**TASK BRIEF**: A verbatim copy of the lines starting at the one with "left shoulder: (525, 449)" and ending at the last line below is required; include nothing else.

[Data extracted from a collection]
......
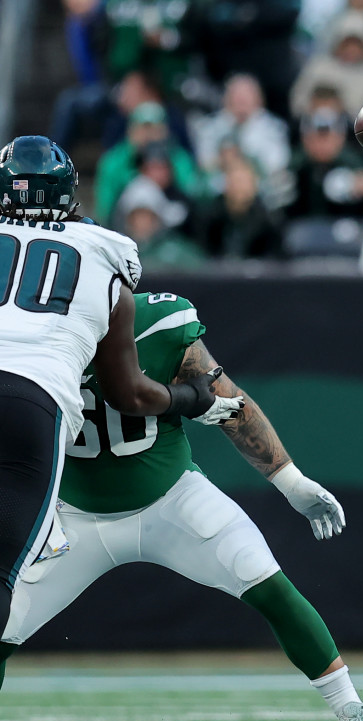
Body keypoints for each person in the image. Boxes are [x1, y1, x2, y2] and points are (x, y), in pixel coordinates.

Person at [0, 289, 363, 721]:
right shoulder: (18, 333)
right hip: (72, 511)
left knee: (265, 579)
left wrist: (290, 481)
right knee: (4, 623)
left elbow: (227, 402)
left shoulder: (160, 322)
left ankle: (353, 712)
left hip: (171, 497)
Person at [0, 135, 240, 648]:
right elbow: (128, 393)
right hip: (30, 403)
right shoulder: (106, 252)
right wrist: (192, 399)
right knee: (3, 576)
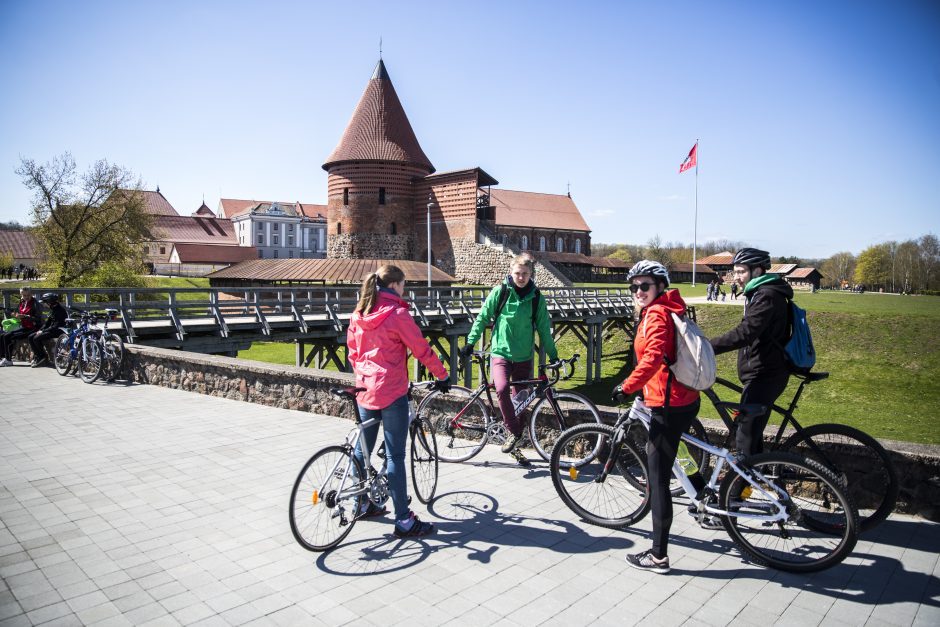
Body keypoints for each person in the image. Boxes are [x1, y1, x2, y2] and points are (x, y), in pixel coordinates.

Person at [346, 264, 450, 538]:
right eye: (404, 285)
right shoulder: (398, 314)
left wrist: (363, 375)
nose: (405, 290)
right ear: (394, 286)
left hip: (364, 389)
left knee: (362, 450)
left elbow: (353, 353)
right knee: (395, 456)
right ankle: (403, 520)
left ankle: (362, 502)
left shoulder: (360, 312)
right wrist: (442, 375)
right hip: (391, 391)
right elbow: (421, 349)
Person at [613, 260, 702, 574]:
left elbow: (651, 357)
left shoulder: (656, 315)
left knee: (658, 480)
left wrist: (627, 386)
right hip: (684, 397)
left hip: (668, 404)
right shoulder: (672, 308)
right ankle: (703, 496)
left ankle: (658, 556)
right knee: (679, 451)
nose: (638, 291)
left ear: (660, 286)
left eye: (645, 285)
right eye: (634, 286)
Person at [461, 253, 559, 467]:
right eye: (517, 273)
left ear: (531, 274)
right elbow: (483, 318)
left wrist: (554, 356)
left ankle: (514, 448)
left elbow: (544, 328)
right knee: (502, 388)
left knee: (521, 404)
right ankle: (514, 433)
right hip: (501, 354)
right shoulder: (501, 292)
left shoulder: (536, 297)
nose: (521, 277)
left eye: (525, 274)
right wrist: (470, 342)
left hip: (524, 357)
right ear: (511, 273)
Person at [709, 248, 793, 457]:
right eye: (735, 272)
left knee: (744, 436)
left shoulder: (767, 295)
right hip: (763, 373)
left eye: (740, 272)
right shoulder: (760, 293)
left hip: (765, 375)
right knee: (749, 433)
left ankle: (738, 487)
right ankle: (751, 480)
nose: (735, 278)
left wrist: (706, 347)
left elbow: (745, 333)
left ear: (757, 270)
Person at [0, 287, 40, 366]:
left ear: (31, 294)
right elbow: (18, 312)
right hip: (24, 326)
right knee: (2, 335)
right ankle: (3, 357)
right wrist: (15, 315)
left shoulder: (35, 303)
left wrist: (25, 316)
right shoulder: (22, 302)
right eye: (24, 295)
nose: (26, 297)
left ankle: (8, 359)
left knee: (8, 336)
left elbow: (38, 319)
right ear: (21, 295)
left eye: (28, 295)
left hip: (33, 328)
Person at [28, 293, 68, 367]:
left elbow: (56, 326)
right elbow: (47, 323)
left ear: (49, 302)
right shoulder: (53, 309)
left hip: (57, 331)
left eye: (44, 302)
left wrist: (43, 331)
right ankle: (38, 356)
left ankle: (43, 357)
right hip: (51, 330)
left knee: (36, 338)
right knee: (30, 336)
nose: (44, 304)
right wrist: (40, 330)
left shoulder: (60, 311)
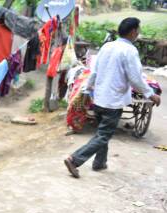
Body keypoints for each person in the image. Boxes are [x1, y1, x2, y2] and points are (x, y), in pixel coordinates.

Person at [64, 17, 161, 178]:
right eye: (138, 30)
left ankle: (99, 162)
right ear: (133, 32)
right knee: (104, 135)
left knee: (103, 132)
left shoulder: (107, 46)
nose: (138, 33)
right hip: (113, 102)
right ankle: (74, 159)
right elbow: (135, 78)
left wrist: (87, 89)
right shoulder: (130, 51)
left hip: (99, 98)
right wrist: (151, 94)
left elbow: (94, 72)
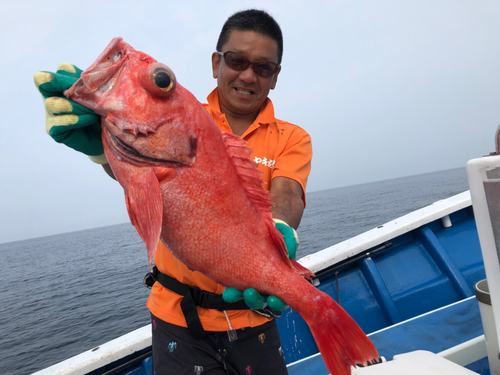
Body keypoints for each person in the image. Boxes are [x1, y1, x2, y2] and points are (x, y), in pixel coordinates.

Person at [34, 9, 312, 375]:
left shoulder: (291, 137)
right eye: (237, 60)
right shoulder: (183, 114)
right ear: (216, 63)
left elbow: (288, 193)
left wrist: (281, 227)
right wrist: (103, 151)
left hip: (252, 314)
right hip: (176, 318)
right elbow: (141, 175)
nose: (248, 75)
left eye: (263, 67)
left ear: (275, 77)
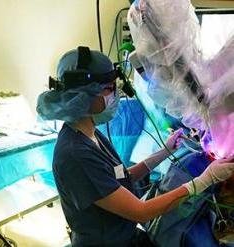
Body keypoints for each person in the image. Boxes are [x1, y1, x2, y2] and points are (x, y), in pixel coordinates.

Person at [36, 46, 234, 247]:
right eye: (109, 89)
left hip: (126, 236)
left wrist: (164, 152)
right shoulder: (75, 155)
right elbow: (141, 211)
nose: (116, 95)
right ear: (86, 95)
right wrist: (204, 181)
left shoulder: (90, 132)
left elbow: (119, 179)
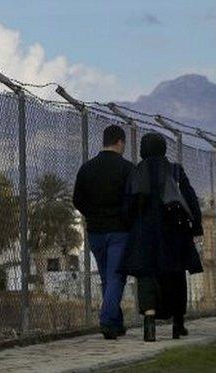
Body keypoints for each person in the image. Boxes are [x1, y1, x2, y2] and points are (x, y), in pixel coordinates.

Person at [120, 132, 204, 342]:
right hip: (173, 233)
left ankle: (149, 324)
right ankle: (178, 323)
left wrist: (129, 225)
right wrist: (196, 225)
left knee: (146, 275)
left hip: (144, 233)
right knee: (176, 275)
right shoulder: (175, 170)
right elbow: (190, 198)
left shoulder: (137, 171)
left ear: (143, 149)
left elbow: (128, 204)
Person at [73, 124, 134, 339]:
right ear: (120, 142)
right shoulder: (128, 169)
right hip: (119, 231)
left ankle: (116, 322)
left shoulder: (87, 168)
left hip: (96, 231)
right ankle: (107, 321)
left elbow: (77, 200)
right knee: (116, 276)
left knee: (108, 277)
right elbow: (134, 200)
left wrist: (93, 214)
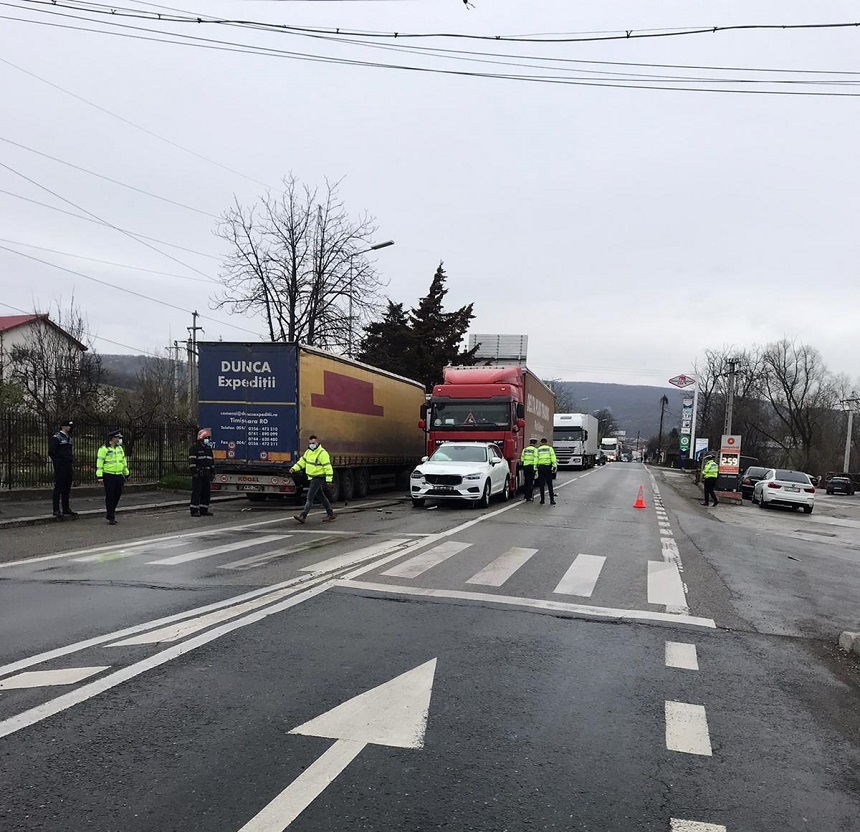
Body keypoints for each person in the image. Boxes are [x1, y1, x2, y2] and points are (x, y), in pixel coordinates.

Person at [290, 434, 336, 523]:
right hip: (312, 477)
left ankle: (303, 516)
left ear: (317, 442)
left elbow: (328, 467)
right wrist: (294, 468)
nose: (311, 445)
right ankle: (330, 514)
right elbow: (302, 462)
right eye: (310, 443)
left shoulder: (322, 453)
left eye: (313, 443)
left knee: (310, 497)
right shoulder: (308, 452)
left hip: (318, 477)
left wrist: (329, 480)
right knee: (321, 496)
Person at [97, 430, 129, 525]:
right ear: (113, 438)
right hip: (108, 475)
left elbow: (123, 462)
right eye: (117, 438)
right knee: (110, 496)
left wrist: (126, 473)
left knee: (117, 495)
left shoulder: (119, 448)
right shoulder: (104, 449)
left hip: (118, 475)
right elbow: (99, 463)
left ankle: (111, 512)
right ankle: (111, 515)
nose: (119, 440)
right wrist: (100, 476)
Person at [48, 418, 76, 519]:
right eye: (69, 426)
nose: (70, 428)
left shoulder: (69, 438)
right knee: (58, 487)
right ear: (64, 427)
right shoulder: (57, 437)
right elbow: (51, 451)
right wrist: (57, 461)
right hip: (60, 465)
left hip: (68, 464)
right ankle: (56, 509)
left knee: (67, 487)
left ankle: (66, 508)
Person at [189, 428, 216, 517]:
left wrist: (213, 473)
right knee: (197, 492)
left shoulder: (208, 449)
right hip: (198, 474)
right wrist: (194, 473)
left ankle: (204, 509)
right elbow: (192, 462)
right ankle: (194, 510)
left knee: (206, 493)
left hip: (206, 474)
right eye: (207, 438)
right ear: (202, 438)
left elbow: (211, 462)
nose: (208, 440)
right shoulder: (194, 448)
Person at [536, 437, 557, 505]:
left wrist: (535, 467)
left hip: (541, 467)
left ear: (541, 443)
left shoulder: (538, 450)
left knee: (541, 484)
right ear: (546, 442)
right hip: (548, 467)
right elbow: (553, 457)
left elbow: (536, 459)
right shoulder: (550, 449)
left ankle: (542, 500)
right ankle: (552, 500)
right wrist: (554, 466)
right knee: (549, 484)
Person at [520, 438, 538, 502]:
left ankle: (525, 494)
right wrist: (535, 468)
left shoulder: (525, 449)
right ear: (535, 443)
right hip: (531, 467)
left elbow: (522, 459)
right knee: (530, 482)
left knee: (526, 481)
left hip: (525, 466)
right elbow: (536, 459)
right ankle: (529, 496)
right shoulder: (535, 450)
......
**PROBLEM SOLUTION**:
left shoulder: (525, 449)
right ear: (535, 443)
right hip: (531, 467)
left elbow: (522, 459)
right knee: (530, 482)
left knee: (526, 481)
left hip: (525, 466)
right elbow: (536, 459)
right ankle: (529, 496)
right shoulder: (535, 450)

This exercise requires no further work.